Skarbka z Gór będzie bezpieczniejsza? Być może w 2016 r.
22 sierpnia 2014
W maju pisaliśmy o terroryzujących pieszych i rowerzystów kierowcach pędzących przez wąską ulicę Szamocin. To nie jedyny taki przypadek na wschodniej Białołęce. Do niebezpiecznych sytuacji notorycznie dochodzi również na Skarbka z Gór.
- Wiele ulic na Białołęce jest użytkowanych przez szaleńców - potwierdza wiceburmistrz Piotr Smoczyński. - Gdybyśmy stawiali progi wyspowe wszędzie tam, gdzie pojawiają się szaleńcy, wszystkie ulice musiałyby mieć zamontowane progi.

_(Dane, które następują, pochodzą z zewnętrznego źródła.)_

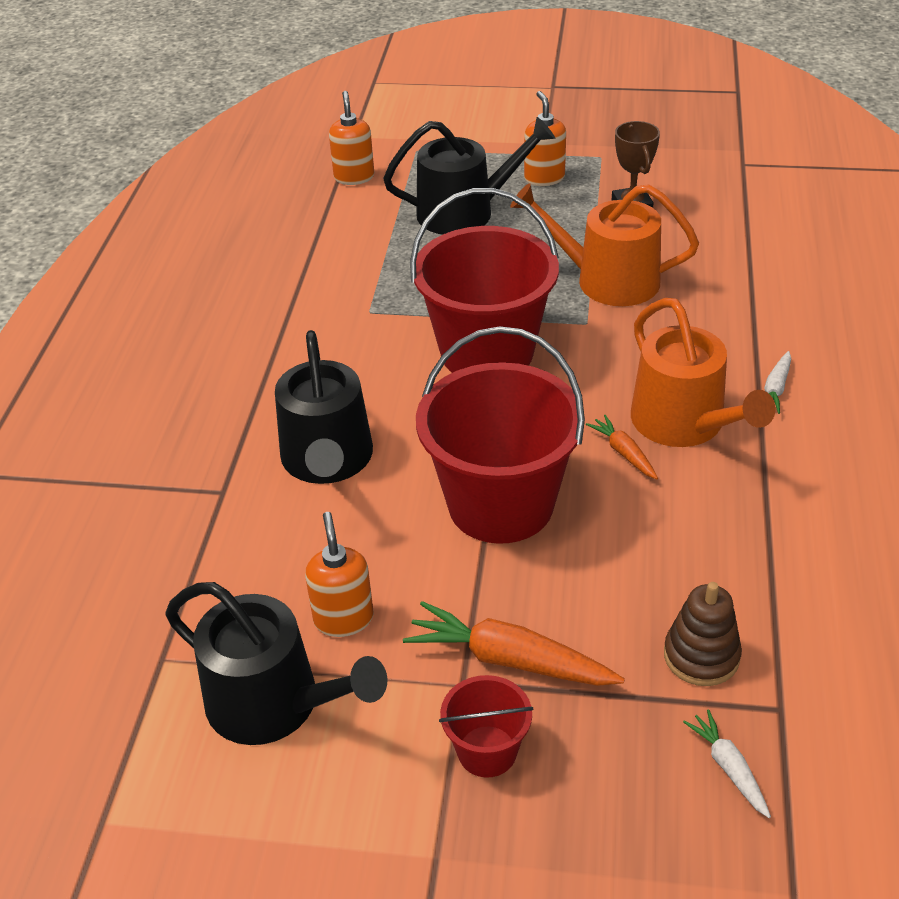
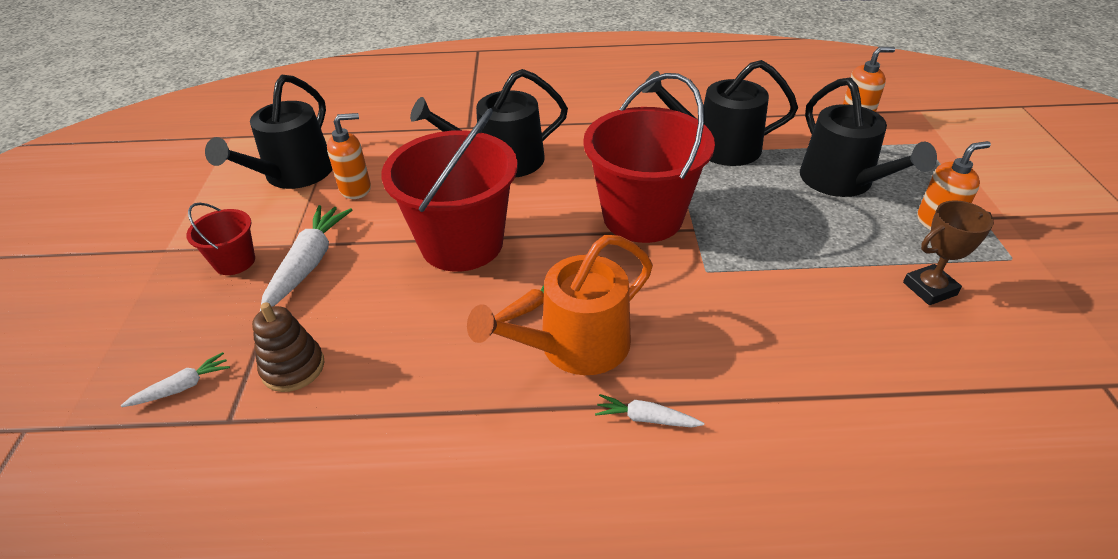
camera: 80 degrees right, 0 degrees up
orange carrot [403,601,625,686] -> white carrot [260,205,352,311]
orange watering can [510,183,699,306] -> none
none -> black watering can [642,60,798,166]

Ze względu na ograniczone finanse na infrastrukturę przyjęliśmy założenie, że budujemy progi w okolicach szkół podstawowych. Uznaliśmy, że przedszkolaki zazwyczaj nie chodzą same ulicami, a gimnazjaliści są już na tyle poważni, że powinni unikać niebezpiecznych sytuacji. Jedynym wyjątkiem od tej reguły jest ulica Współczesna, na której w wyniku niekontrolowanej zabudowy ruch jest wielokrotnie większy, niż zakładano, i musi zostać fizycznie uspokojony.
A może budżet?
Czy oznacza to, że Skarbka z Gór pozostanie ulicą niebezpieczną? Na razie raczej tak, ale nadzieją dla mieszkańców jest budżet partycypacyjny na rok 2016. Fizyczne uspokojenie ruchu pojawi się na jezdni pod kilkoma warunkami: jeśli ktoś zgłosi taki projekt, jeśli zostanie on pozytywnie zweryfikowany, jeśli przejdzie ewentualną preselekcję i jeśli zostanie wybrany w głosowaniu. Na razie pozostaje uważać na szaleńców i liczyć na to, że nie będzie kolejnych wypadków.